* **What you should do**:
Transcribe the lines below word for word, and leave the pictures out of your answer.

* **Exercise data**:
******
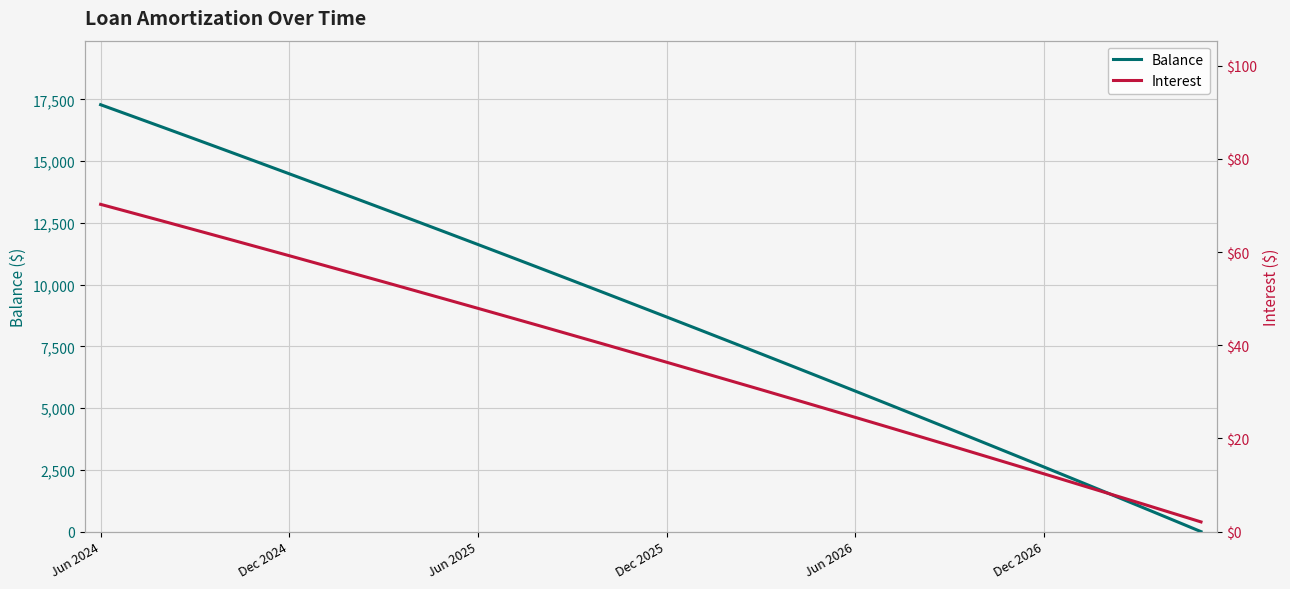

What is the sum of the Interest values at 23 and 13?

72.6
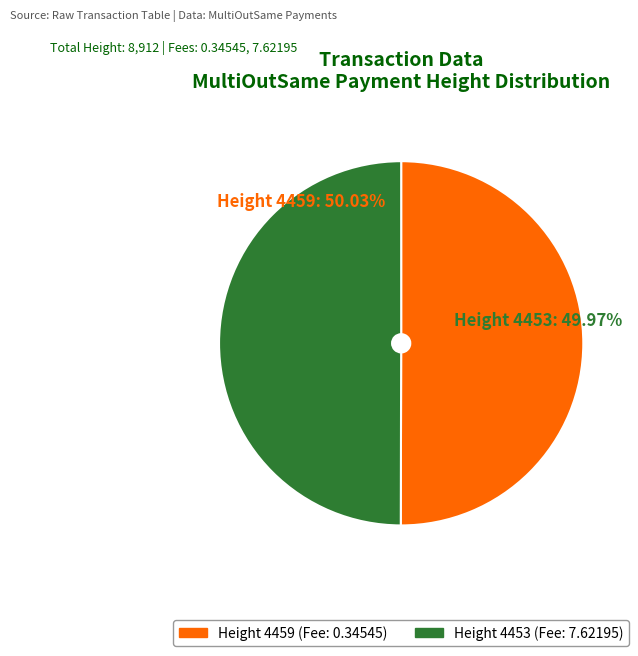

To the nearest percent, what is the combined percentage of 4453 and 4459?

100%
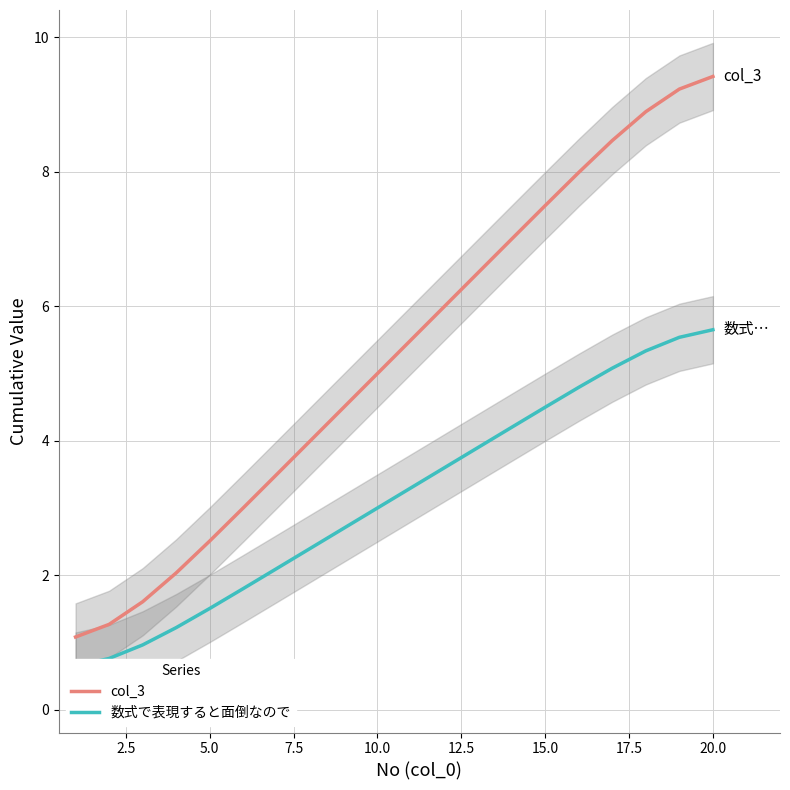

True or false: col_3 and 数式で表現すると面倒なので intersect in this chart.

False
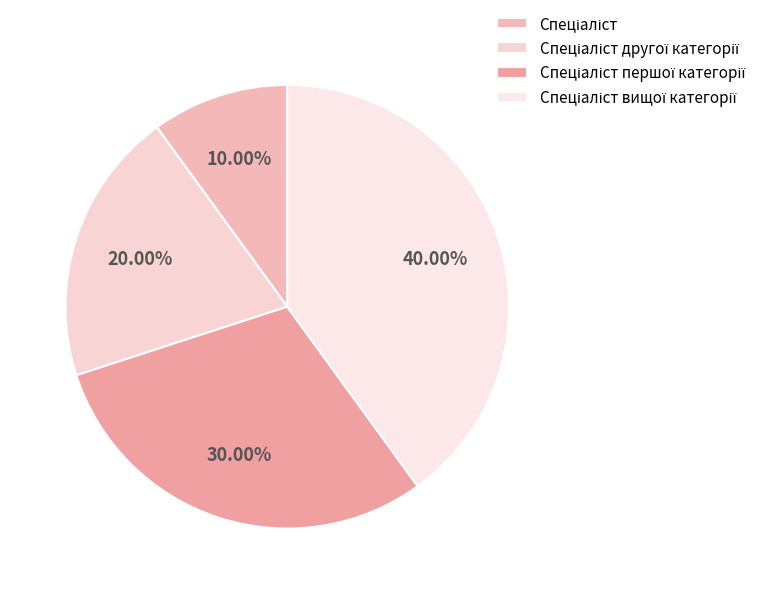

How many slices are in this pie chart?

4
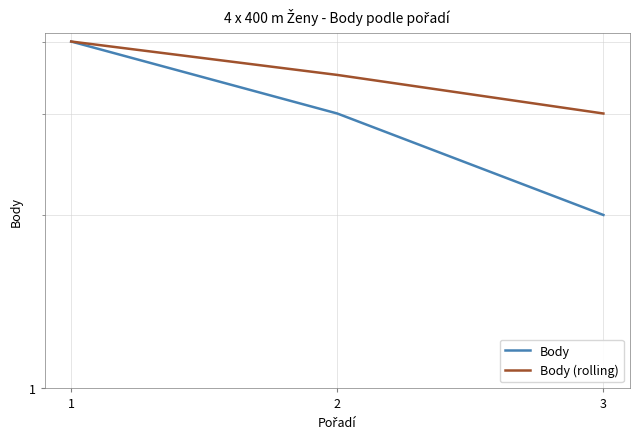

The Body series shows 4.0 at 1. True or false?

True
******
* **Written response**:
What is the sum of the Interest values at 23 and 13?

72.6

To the nearest percent, what is the combined percentage of 4453 and 4459?

100%

True or false: col_3 and 数式で表現すると面倒なので intersect in this chart.

False

How many slices are in this pie chart?

4

The Body series shows 4.0 at 1. True or false?

True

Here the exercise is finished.